Material provided

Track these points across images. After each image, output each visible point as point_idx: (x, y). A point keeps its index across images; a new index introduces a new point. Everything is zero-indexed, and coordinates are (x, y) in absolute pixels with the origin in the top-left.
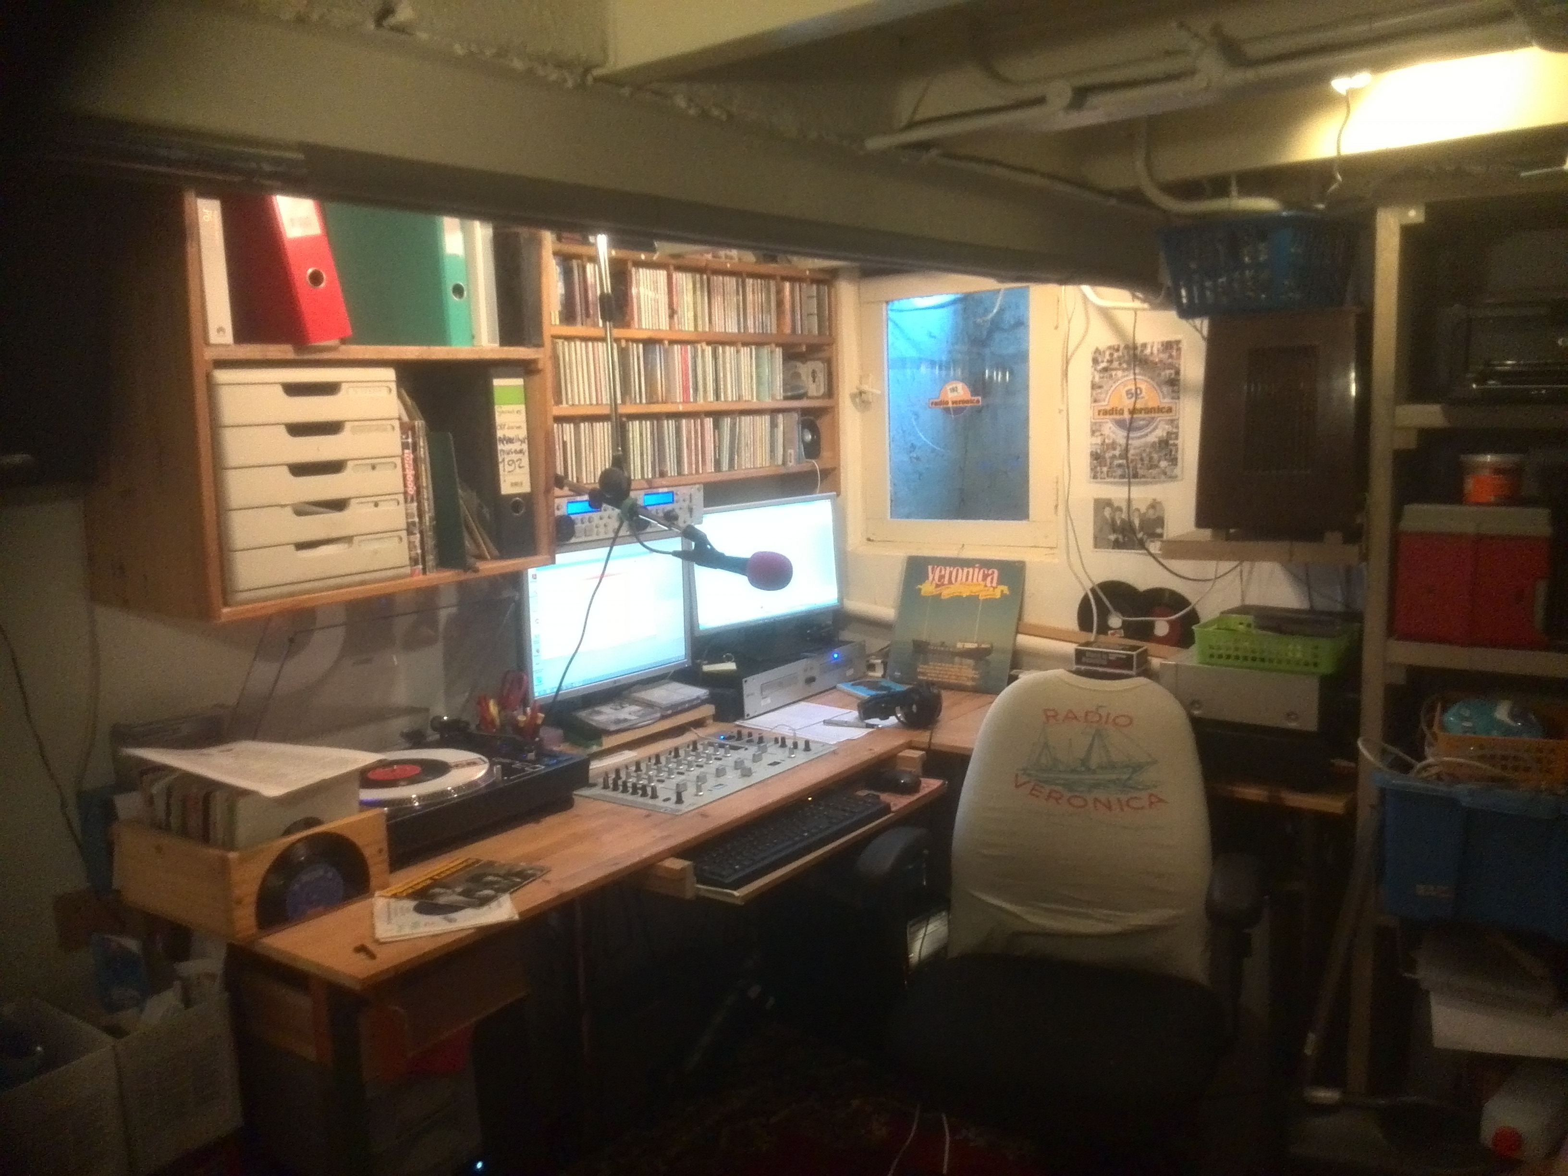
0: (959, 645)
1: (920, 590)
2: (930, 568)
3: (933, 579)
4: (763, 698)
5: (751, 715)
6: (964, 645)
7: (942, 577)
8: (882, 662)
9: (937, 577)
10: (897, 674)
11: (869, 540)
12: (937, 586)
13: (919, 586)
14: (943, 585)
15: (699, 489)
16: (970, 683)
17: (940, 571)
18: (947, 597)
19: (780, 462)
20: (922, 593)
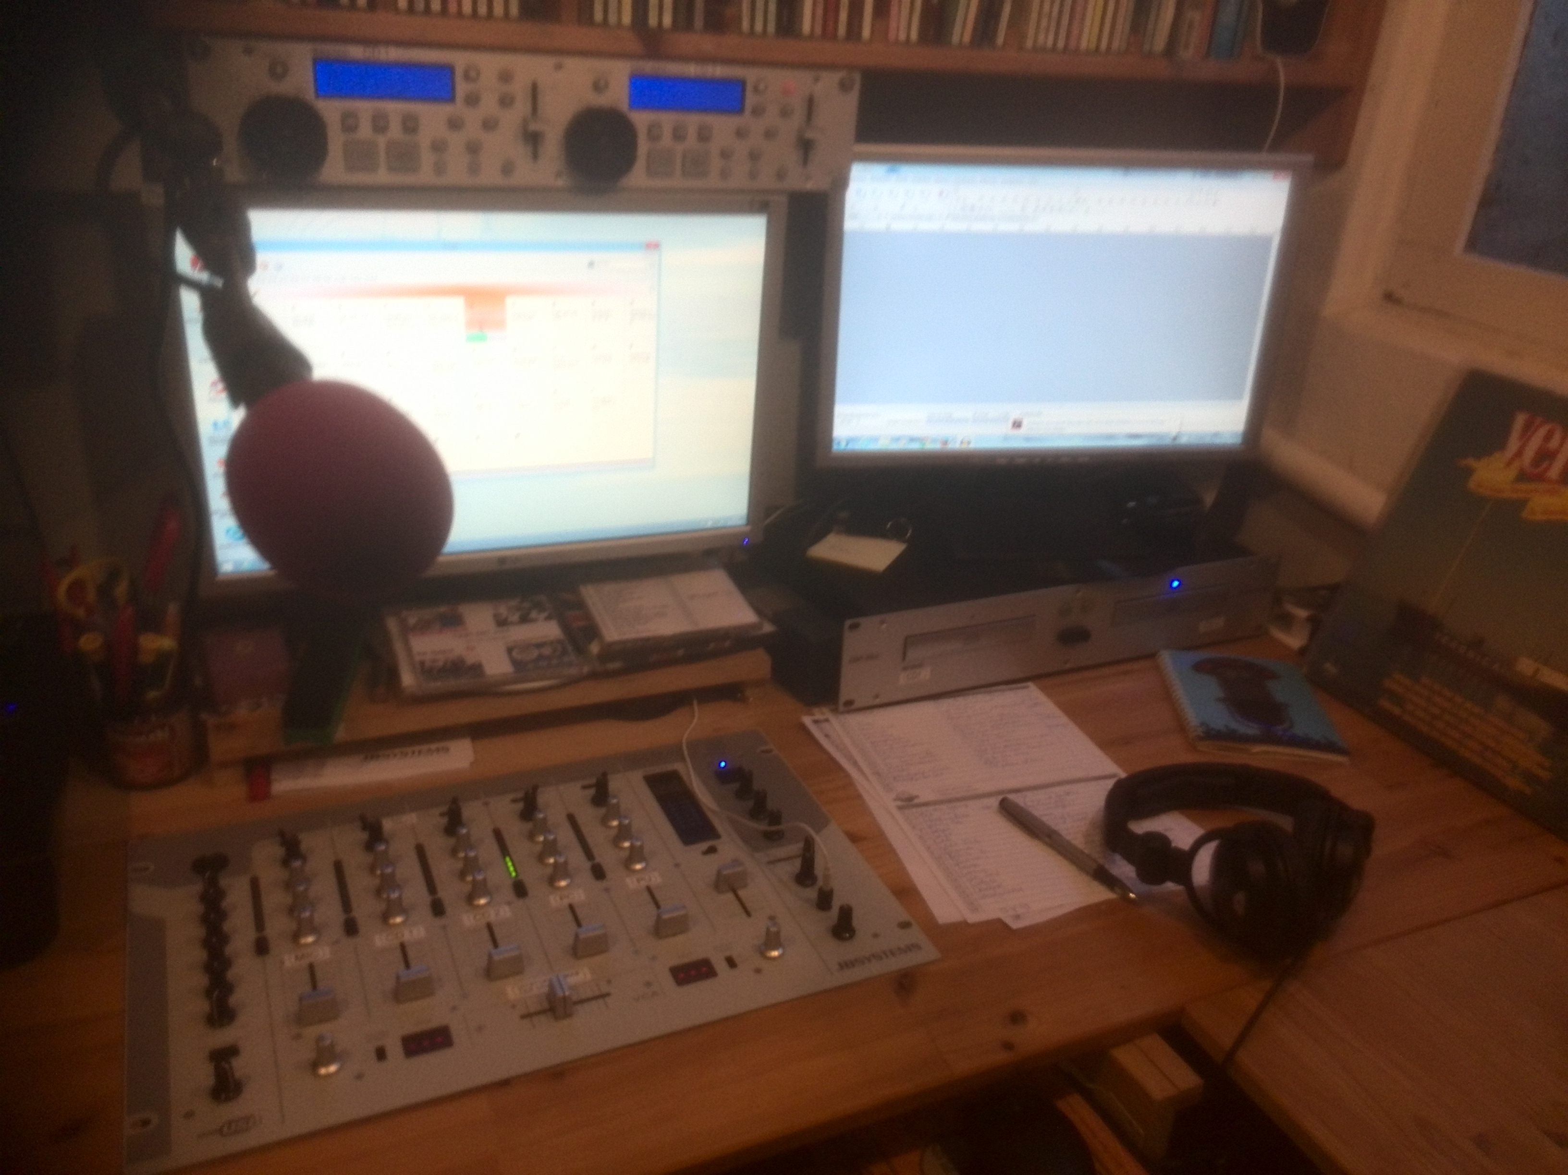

Prompt
Provide the listing above once more, exactly, with the pictures removed.

Task solution
Track these points across images. After each image, output each visible point as point_idx: (x, y). A point keeps its index across images; a new index introduces a new point. Everything is zero-indexed, and coordinates are (x, y) in absolute pixels with the origin in the top-left.
0: (959, 645)
1: (920, 590)
2: (930, 568)
3: (933, 579)
4: (763, 698)
5: (751, 715)
6: (964, 645)
7: (942, 577)
8: (882, 662)
9: (937, 577)
10: (897, 674)
11: (869, 540)
12: (937, 586)
13: (919, 586)
14: (943, 585)
15: (699, 489)
16: (970, 683)
17: (940, 571)
18: (947, 597)
19: (780, 462)
20: (922, 593)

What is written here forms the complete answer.